EP01 - AI Music Generation

How AI generates full songs instantly. Learn about multi-stage pipelines, unified spectrograms, neural vocoders, latent space compression, and cost optimization in AI music models like Suno.

Tweet coming soon

Making music is hard.

That's... a legitimate banger.

Kurumi! How? It's not just a melody. It has layers. It sounds... produced.

Music AI is an efficient piece of signal processing. It can generate music faster than you can listen to it.

Because it is. But not the way you think.

It's not an automated band in a studio. It's more like a single machine painting.

Painting? It's a sound I'm hearing.

Your prompt goes to an LLM. It generates thematic lyrics and tags like `[Verse]` and `[Chorus]`.

The lyrics and style tags are converted into a set of abstract mathematical tokens. A tiny map that encodes the overall vibe and flow.

Okay, but how does it handle all the instruments?

This is the clever cheat code. Instead of building up every instrument or stem, it generates a *single* mel-spectrogram. The full, finished picture of the whole song, all at once.

Just one?

Yup. No multi-track recorder, no separate diffusion magic for drums or vocals. It's more like a futuristic flatbed scanner for music.

The model starts with noise and sharpens it, one pass, using the blueprint as guidance. Everything—the kick, the pad, the harmonies—gets painted in at once.

Okay, so it's one big picture. How do you turn it into sound?

The whole spectrogram goes through a neural vocoder pass, something like EnCodec or HiFi-GAN. No fancy mixdowns, no per-instrument rendering.

Hold on. If everything is baked into one spectrogram and vocoded in a single pass… shouldn't it sound like mud? Kick drum fighting the bass, vocals drowning in reverb. How does it still sound so good?

It should. And with 2022 models it did. But 2025 models are scary good for one simple reason…

Look here — see how the bass energy dips exactly where the kick hits? See the 3–5 kHz notch when the vocal comes in? That's not a mixing engineer. That's the U-Net hallucinating negative space.

But you are right that this architecture can't produce sounds that are perfect. Artifacts sneak in from 'spectral peaks.' That's how AI-generated songs get detected.

We call these spectral peaks or diffusion artifacts. They're leftover deconvolution errors from the denoising steps. Human ears hear them as a subtle metallic sheen, glassy, or 'sparkly' quality — especially on hi-hats, vocal sibilance, and reverb tails.

A real reverb tail decays chaotically. An AI tail decays in perfect little steps because the model was denoising in fixed iterations. Your brain notices the grid pattern even if you can't consciously hear it.

That's creepy. It's like hearing the pixel grid in audio.

But who knows what happens in a year or two. The artifacts are getting smaller every model release. One day even golden ears won't be able to tell.

So... Music AI isn't an artist or an orchestra. It's a compression wizard.

But is it... creative?

Wait a sec.

I work with cloud budgets. GPUs aren't free. Neither is bandwidth for audio.

And all this is just to let me mess around with rap prompts that tricks it to say the N-word for free? How is Suno still profitable?

It would be, if they weren't obsessed with optimizing. They attack the three cost monsters: **Compute**, **Storage**, and **Bandwidth**.

Okay, break down Compute. How do they make it not outrageously expensive?

Latent space. They compose and diffuse in a tiny, compressed version of the song—a thumbnail, not a mural.

If they tried to generate the final, detailed waveform directly, it would eat their GPU bill alive. Diffusing in the latent space means the hard part happens fast, small, and cheap. Scaling up with a vocoder is quick and efficient.

They shrink the work. But storage? Every song must add up fast.

It just deletes it?!

It deletes the *audio*, but it keeps the *recipe*. The original prompt and the latent tokens—the tiny thumbnail sketch from before. That's only a few kilobytes of text.

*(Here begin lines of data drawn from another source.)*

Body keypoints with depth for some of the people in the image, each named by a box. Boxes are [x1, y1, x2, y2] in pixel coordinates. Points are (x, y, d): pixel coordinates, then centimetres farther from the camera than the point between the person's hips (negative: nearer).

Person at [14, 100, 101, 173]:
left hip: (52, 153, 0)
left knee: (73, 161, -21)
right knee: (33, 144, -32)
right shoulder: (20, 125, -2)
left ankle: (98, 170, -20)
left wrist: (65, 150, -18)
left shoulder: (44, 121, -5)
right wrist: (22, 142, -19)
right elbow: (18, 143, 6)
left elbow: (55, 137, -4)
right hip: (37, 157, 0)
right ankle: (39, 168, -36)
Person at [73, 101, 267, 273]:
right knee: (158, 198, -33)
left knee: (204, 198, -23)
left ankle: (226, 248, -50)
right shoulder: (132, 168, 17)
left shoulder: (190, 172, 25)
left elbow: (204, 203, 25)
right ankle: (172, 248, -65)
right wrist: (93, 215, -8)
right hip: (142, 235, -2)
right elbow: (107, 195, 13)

If you come back a week later and want to play it, the system just re-generates it on the fly from that recipe. A little bit of GPU cost is cheaper than paying to store a million abandoned songs forever.

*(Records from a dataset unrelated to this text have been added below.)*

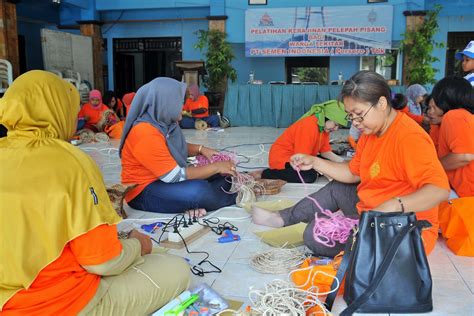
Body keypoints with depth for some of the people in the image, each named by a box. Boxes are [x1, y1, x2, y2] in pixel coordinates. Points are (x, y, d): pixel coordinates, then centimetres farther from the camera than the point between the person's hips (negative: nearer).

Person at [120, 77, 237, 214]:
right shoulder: (145, 134, -26)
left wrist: (201, 149, 0)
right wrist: (216, 167, -20)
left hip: (166, 179, 10)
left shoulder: (163, 122, 0)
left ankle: (195, 203, -17)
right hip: (144, 191, -9)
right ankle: (236, 197, -6)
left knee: (222, 176, 5)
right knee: (200, 191, -33)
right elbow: (175, 176, -27)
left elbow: (178, 147, 19)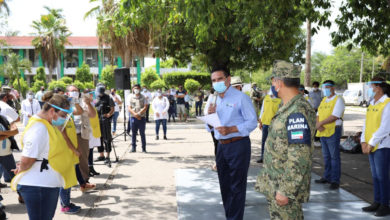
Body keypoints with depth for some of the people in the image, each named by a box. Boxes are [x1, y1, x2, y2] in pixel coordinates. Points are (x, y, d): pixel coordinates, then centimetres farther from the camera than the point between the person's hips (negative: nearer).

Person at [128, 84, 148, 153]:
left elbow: (145, 107, -3)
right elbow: (129, 108, 3)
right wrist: (135, 114, -13)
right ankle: (133, 147, 12)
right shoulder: (131, 98, 9)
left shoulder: (143, 97, 5)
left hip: (142, 117, -2)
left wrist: (139, 113, -14)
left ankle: (144, 148, 4)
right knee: (133, 133, 5)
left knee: (142, 133, -1)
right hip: (133, 118, 2)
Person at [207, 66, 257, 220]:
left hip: (238, 145, -7)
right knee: (225, 185, 15)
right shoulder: (216, 100, 14)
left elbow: (252, 122, -15)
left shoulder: (240, 98, -9)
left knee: (236, 186, -2)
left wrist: (230, 129, -25)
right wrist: (210, 115, -1)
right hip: (221, 145, 8)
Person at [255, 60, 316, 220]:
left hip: (286, 185, -10)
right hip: (274, 183, 10)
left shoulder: (298, 112, -22)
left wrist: (285, 191, -24)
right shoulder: (288, 108, 11)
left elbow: (299, 157, -26)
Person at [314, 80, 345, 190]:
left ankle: (335, 180, 2)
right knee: (326, 156, 14)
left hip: (333, 131, -7)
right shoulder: (324, 100, 17)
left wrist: (320, 123, -15)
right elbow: (318, 115, 13)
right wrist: (318, 125, -7)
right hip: (322, 131, 8)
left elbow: (334, 116, -18)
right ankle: (327, 177, 24)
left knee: (334, 157, -2)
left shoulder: (338, 100, -7)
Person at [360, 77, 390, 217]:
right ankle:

That's brutal. What about bandwidth for playback?

The final trick: streaming. They use the most compressed audio codec they can get away with.

Not MP3, not WAV. They use **Opus**, the same thing Discord uses for voice. They can stream a song to you using a fraction of the data.

So: They compute on a tiny version of the song. They delete the full version if it's not popular. And they vacuum-seal the data before they send it to you.

I can't believe engineers sometimes can be more creative than artists!